The lat pull-down will strengthen your latissimus-dorsi, teres-major, and pectoralis major muscles, and will help reshape your torso.
3.Shoulder Press: The barbell shoulder press accentuates your anterior deltoid, the muscle that strengthens your shoulders, helps shape your biceps, and defines the area between your shoulder and pectoral muscles. For proper form, grasp the bar slighter wider than shoulder width. Overall, this exercise helps strengthen your arms and upper body.

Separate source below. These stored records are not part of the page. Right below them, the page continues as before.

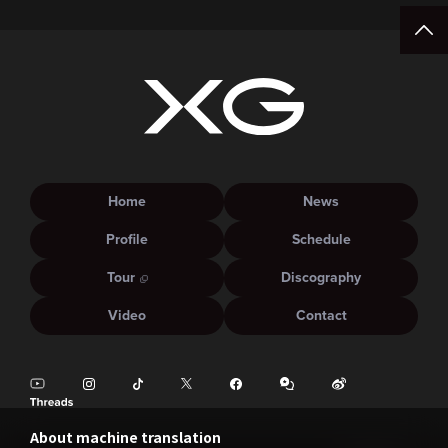
Home
News
Profile
Schedule
Tour
Discography
Video
Contact
About machine translation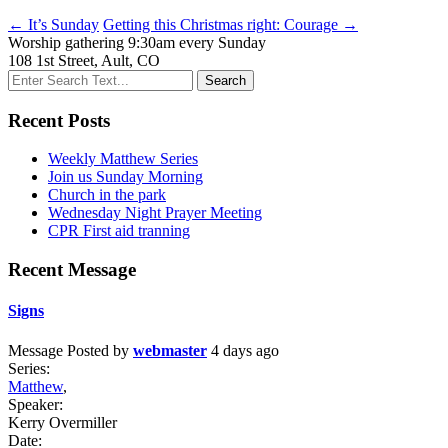
← It’s Sunday
Getting this Christmas right: Courage →
Worship gathering 9:30am every Sunday
108 1st Street, Ault, CO
Recent Posts
Weekly Matthew Series
Join us Sunday Morning
Church in the park
Wednesday Night Prayer Meeting
CPR First aid tranning
Recent Message
Signs
Message
Posted by
webmaster
4 days ago
Series:
Matthew
,
Speaker:
Kerry Overmiller
Date: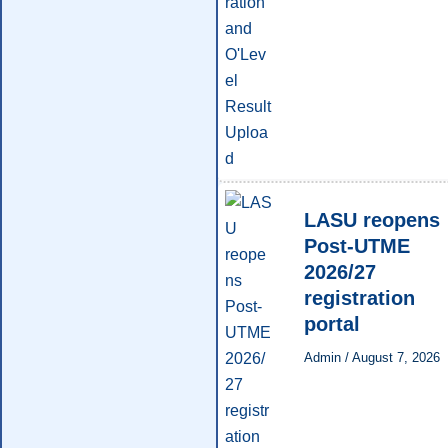
LASU reopens
Post-UTME
2026/27
registration
portal
Admin
/
August 7, 2026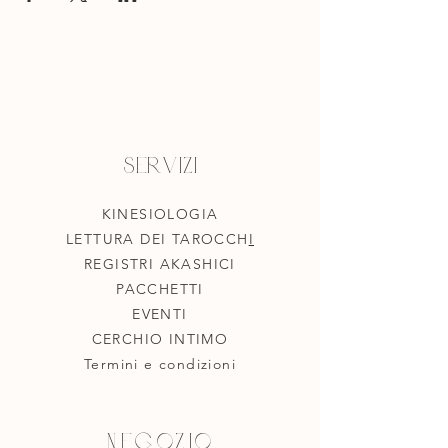
Servizi
KINESIOLOGIA
LETTURA DEI TAROCCH
I
REGISTRI AKASHICI
PACCHETTI
EVENTI
CERCHIO INTIMO
Termini e condizioni
Negozio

4.Barbell Curl: For this exercise, make sure you widen your base and bend your knees just a little bit. Also, engage your core, and maintain a good posture. Visually, you should be able to draw a near-straight line down the center of your body. If you can’t manage that, opt for lower weights until you can. The only joint that should pivot is your elbow joint.
The barbell curl primarily works your biceps, but it also strengthens your forearms and shoulders. Keep in mind that women, unless they’re bodybuilders, often don’t want to build up their biceps and triceps like men do. In that case, ladies may wish to level off, and not increase the weight anymore once your arms are at the shape you want them.
5.Tricep Press-Down/Pull-Down: Grip the pull-bar with both hands about shoulder-width apart, and push/pull down. Make sure your neck is in a natural, neutral position, looking straight ahead as you isolate the target muscle. Again, if you can’t lift and lower the weights without bending over, you’re not getting the full benefit of the exercise. If that’s the case, then reduce the amount of weight you use. Ladies: this is one way to get rid of those saggy bags under your arms! Build this muscle and you’ll see a difference in no time.
Greater Safety—Another Benefit of High Intensity Strength Training
Super-slow weight training has another benefit that makes it ideal for virtually everyone, regardless of age or fitness level, and that is safety, as it actively prevents you from accidentally harming your joints or suffering repetitive use injury. By depriving yourself of the acceleration, you’re delivering virtually no punishment to your joints, which prevents repetitive use injury.
I’m convinced that incorporating HIIT into your fitness regimen can have a profoundly beneficial impact on your health, whether you do it using a bike, elliptical, sprinting, or using weights. I’m grateful to “Bodyman” for sharing this video and telling his story. I have no doubt that those of you who put this information into practice can reap the benefits, just like he has. I hope you’ll give it a try!